We could have done it for all of the regions, but it would have been too
difficult to view.We have to do some additional manipulation in Step 7 to
pull the South Africa the country cases out of the cases for Southern Africa
(the region). Once we do that, we can do a stacked plot with the Southern
Africa cases (minus South Africa) and South Africa. This figure suggests that
the increase in cases in Southern Africa is almost completely driven by
increases in South Africa.
There’s More
The figure produced in Step 6 reveals a couple of potential data issues. There
are unusual spikes in mid-February in East Asia and in late April in North
America. It is important to examine these anomalies to see if there is a data
collection error.It is difficult to miss how much the trends differ by region.
There are substantive reasons for this, of course. The different lines reflect
what we know to be reality about different rates of spread by country and
region. However, it is worth exploring any significant change in the direction
or slope of trend lines to make sure that we can confirm that the data is
accurate. We want to be able to explain what happened in Western Europe in
early April and in North America and Southern Africa in early June. One
question is whether the trends reflect changes in the whole region such as
with the decline in Western Europe in early April or for one or two large
countries in the region the United States in North America and South Africa
in Southern Africa.
See Also
We cover groupby in more detail in section 7, Fixing Messy Data When
Aggregating. We go over merging data, as we did in Step 7, in section 8, Addressing Data Issues When Combining Data Frames.
Conclusion
In conclusion, mastering the art of using line plots to examine trends in continuous variables opens a new realm of insight and analysis. As you prepare to dive into this technique, understanding the nuances of its application will significantly enhance your ability to interpret data effectively.
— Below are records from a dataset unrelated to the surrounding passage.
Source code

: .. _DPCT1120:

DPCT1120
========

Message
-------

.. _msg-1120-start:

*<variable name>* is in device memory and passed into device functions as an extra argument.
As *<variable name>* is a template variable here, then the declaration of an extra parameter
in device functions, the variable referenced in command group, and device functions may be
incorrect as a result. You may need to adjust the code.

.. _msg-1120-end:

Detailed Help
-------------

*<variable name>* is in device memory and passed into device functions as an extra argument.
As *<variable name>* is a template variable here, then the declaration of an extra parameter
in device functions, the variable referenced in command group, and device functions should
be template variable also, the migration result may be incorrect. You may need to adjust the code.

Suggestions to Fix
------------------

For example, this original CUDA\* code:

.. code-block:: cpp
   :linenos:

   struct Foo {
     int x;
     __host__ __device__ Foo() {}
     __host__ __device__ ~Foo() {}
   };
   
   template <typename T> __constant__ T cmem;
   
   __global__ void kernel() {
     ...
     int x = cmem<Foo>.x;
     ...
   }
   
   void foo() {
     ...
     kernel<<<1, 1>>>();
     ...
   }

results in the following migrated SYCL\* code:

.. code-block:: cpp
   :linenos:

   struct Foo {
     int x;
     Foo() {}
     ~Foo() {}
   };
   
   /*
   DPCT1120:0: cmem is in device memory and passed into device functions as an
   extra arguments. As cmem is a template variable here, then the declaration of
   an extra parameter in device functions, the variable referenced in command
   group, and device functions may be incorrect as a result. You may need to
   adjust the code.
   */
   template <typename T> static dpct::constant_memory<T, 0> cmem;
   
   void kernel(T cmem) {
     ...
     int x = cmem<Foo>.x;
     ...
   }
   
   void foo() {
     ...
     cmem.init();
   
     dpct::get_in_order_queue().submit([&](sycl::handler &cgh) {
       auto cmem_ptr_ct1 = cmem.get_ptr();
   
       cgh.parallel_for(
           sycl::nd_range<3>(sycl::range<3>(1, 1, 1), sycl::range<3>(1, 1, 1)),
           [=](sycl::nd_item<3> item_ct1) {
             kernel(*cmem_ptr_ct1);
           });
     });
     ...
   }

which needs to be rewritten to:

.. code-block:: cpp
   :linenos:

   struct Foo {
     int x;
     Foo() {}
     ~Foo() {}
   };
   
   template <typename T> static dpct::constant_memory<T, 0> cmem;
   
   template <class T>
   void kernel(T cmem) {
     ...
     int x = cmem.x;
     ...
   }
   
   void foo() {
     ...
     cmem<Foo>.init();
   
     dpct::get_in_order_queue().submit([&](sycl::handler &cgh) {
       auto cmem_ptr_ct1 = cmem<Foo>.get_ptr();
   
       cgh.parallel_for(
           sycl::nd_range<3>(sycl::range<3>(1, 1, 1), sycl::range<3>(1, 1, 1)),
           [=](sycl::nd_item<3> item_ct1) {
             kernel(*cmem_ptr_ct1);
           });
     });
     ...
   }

By following the outlined steps, you can seamlessly integrate line plots into your analytical toolkit, unlocking a deeper understanding of your data trends and patterns. This method not only facilitates a clear visualization of how variables change over time but also equips you with the tools to make informed, data-driven decisions. And while this article has provided a foundational overview, remember that the journey doesn’t end here. There’s a wealth of advanced techniques and additional resources available to further enrich your data analysis capabilities. Embrace the learning process and explore related topics to expand your expertise and stay ahead in the ever evolving field of data analysis.